Methicillin-Resistant Staphylococcus aureus from Diabetic Foot Infections in a Tunisian Hospital with the First Detection of MSSA CC398-t571.

This study sought to analyze the antimicrobial resistant phenotypes and genotypes as well as the virulence content of S. aureus isolates recovered from patients with diabetic foot infections (DFIs) in a Tunisian hospital. Eighty-three clinical samples of 64 patients were analyzed, and bacterial isolates were identified by MALDI-TOF. The antimicrobial resistance phenotypes were determined by the Kirby-Bauer disk diffusion susceptibility test. Resistance and virulence genes, agr profile, spa and SCCmec types were determined by PCR and sequencing. S. aureus was detected in 14 of the 64 patients (21.9%), and 15 S. aureus isolates were recovered. Six out of the fifteen S. aureus isolates were methicillin-resistant (MRSA, mecA-positive) (40%). The isolates harbored the following resistance genes (number of isolates): blaZ (12), erm(B) (2), erm(A) (1), msrA (2), tet(M) (2), tet(K) (3), tet(L) (1), aac(6')-aph(2″) (2), ant(4″) (1) and fexA (1).

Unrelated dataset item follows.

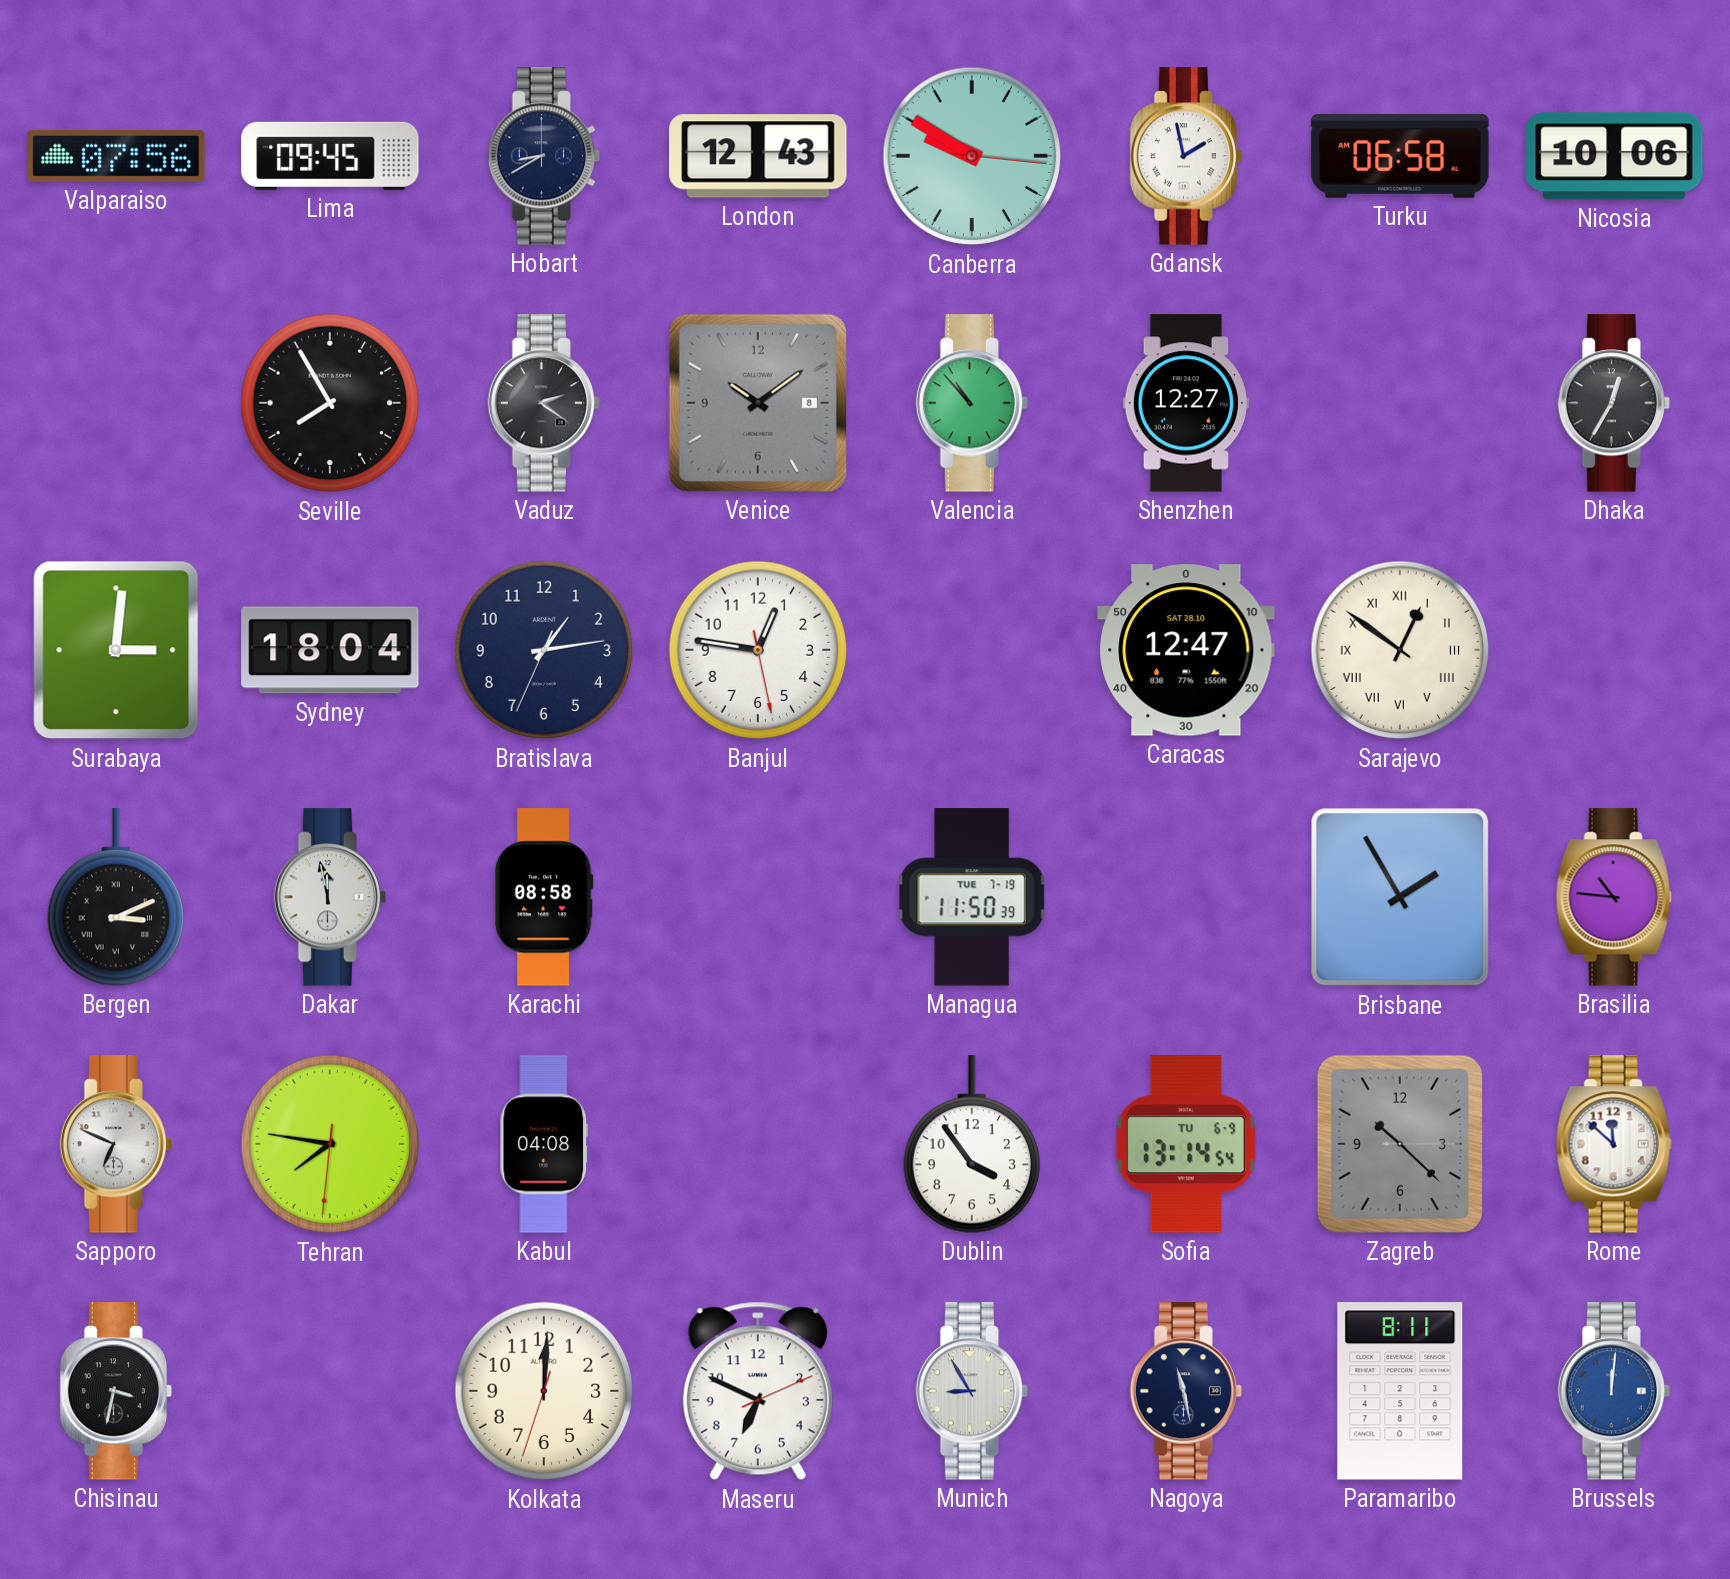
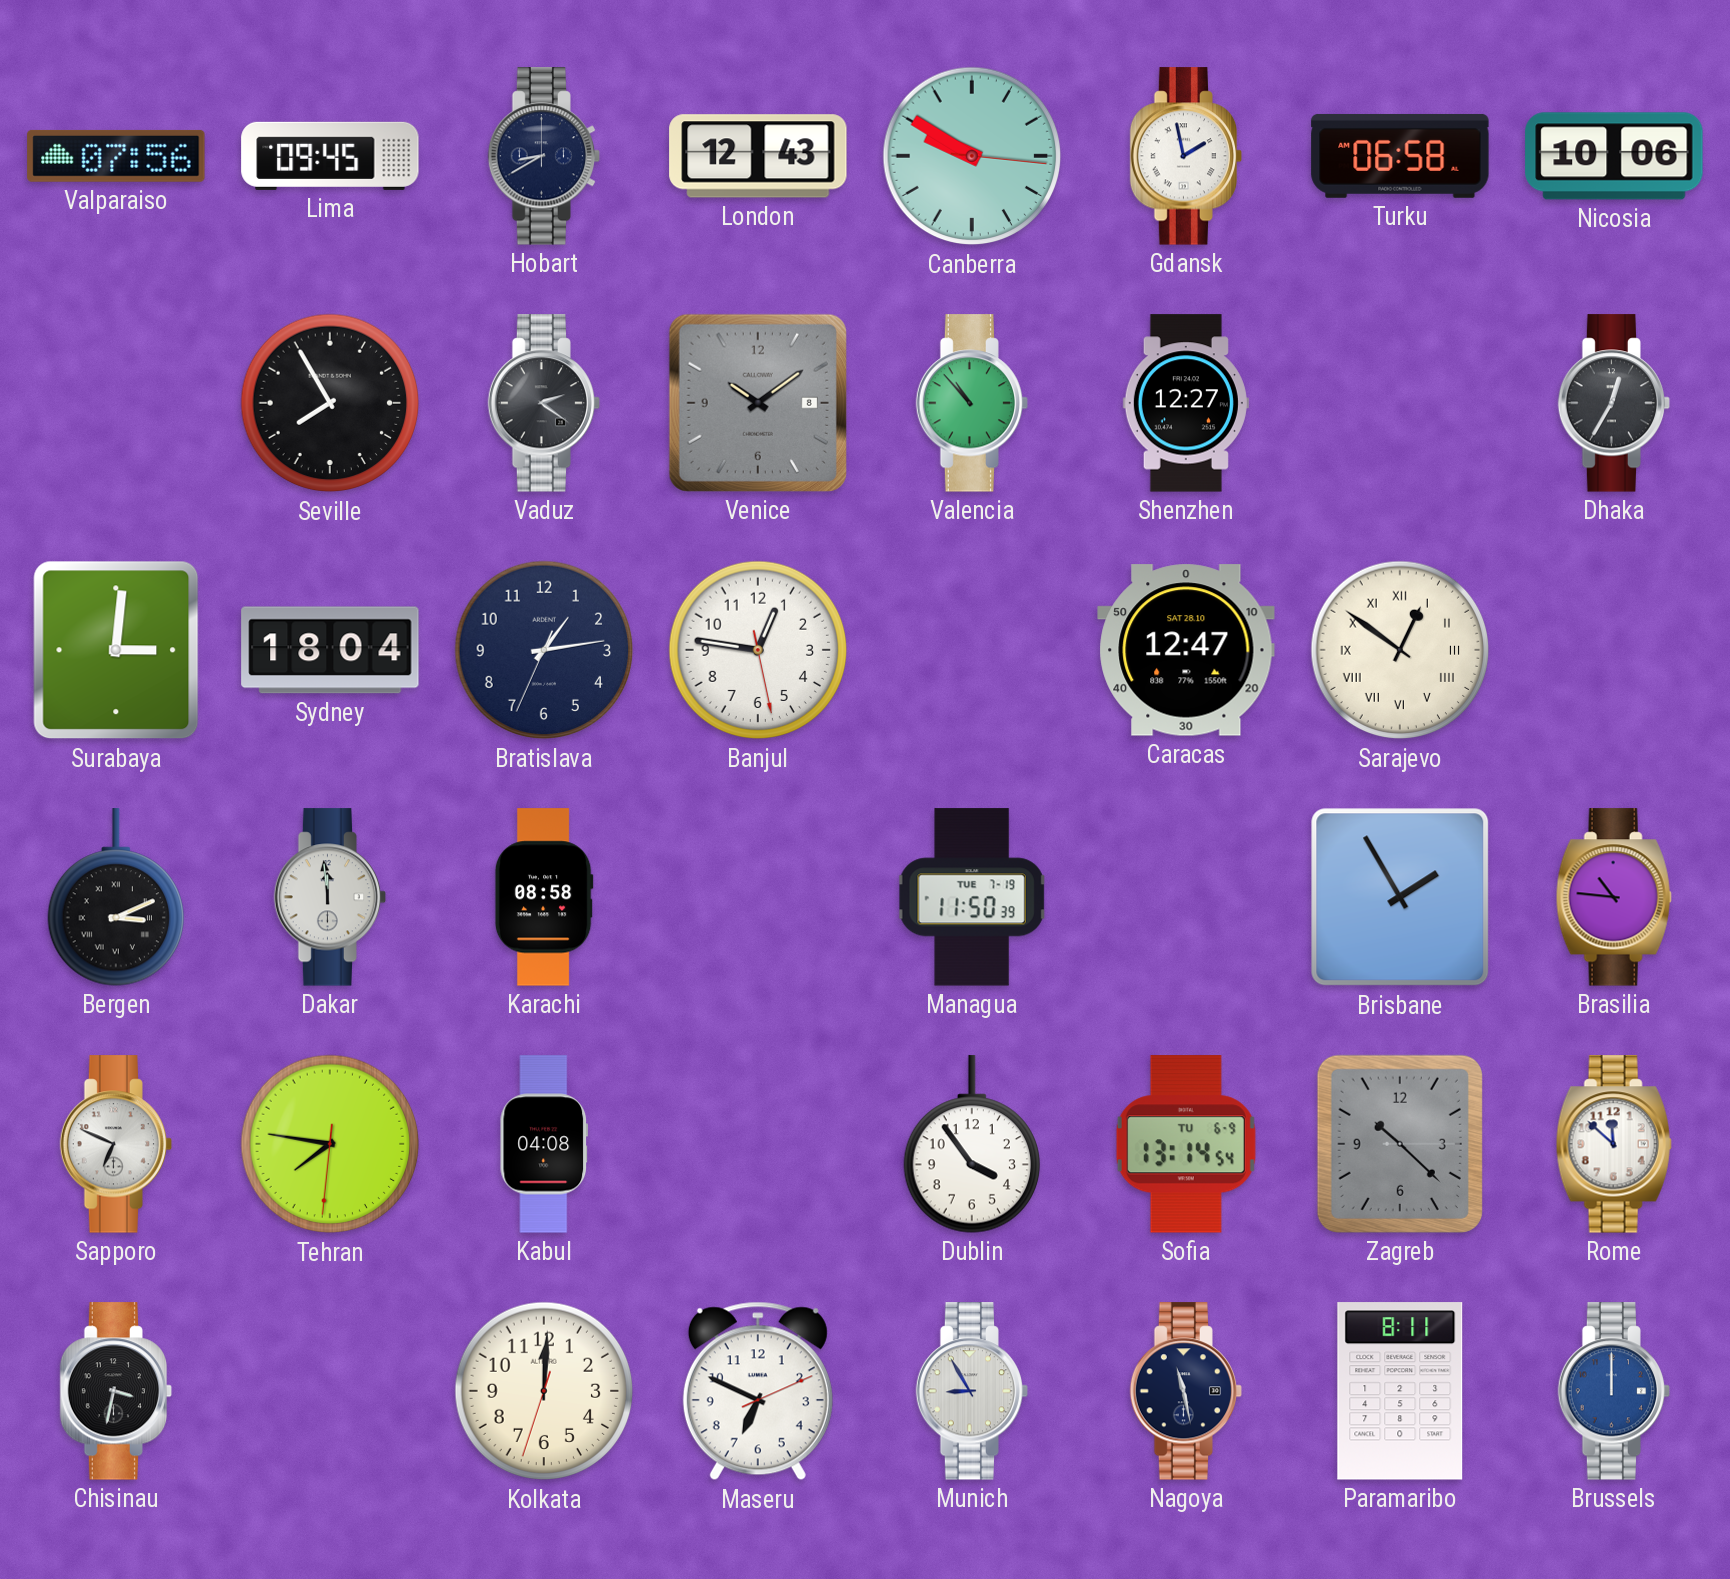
Dakar: 11:58 -> 11:59
Brussels: 12:01 -> 12:00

The lukS/F-PV and tst genes were detected in three isolates. Twelve different spa-types were identified and assigned to seven clonal complexes with the predominance of agr-type III. Furthermore, the SCCmec types III, IV and V were found among the MRSA isolates. Moreover, one MSSA CC398-t571-agr-III isolate was found; it was susceptible to all antimicrobial agents and lacked luk-S/F-PV, tst, eta and etb genes. This is the first report on the prevalence and molecular characterization of S. aureus from DFIs and also the first detection of the MSSA-CC398-t571 clone in human infections in Tunisia. Our findings indicated a high prevalence S. aureus in DFIs with genetic diversity among the MSSA and MRSA isolates.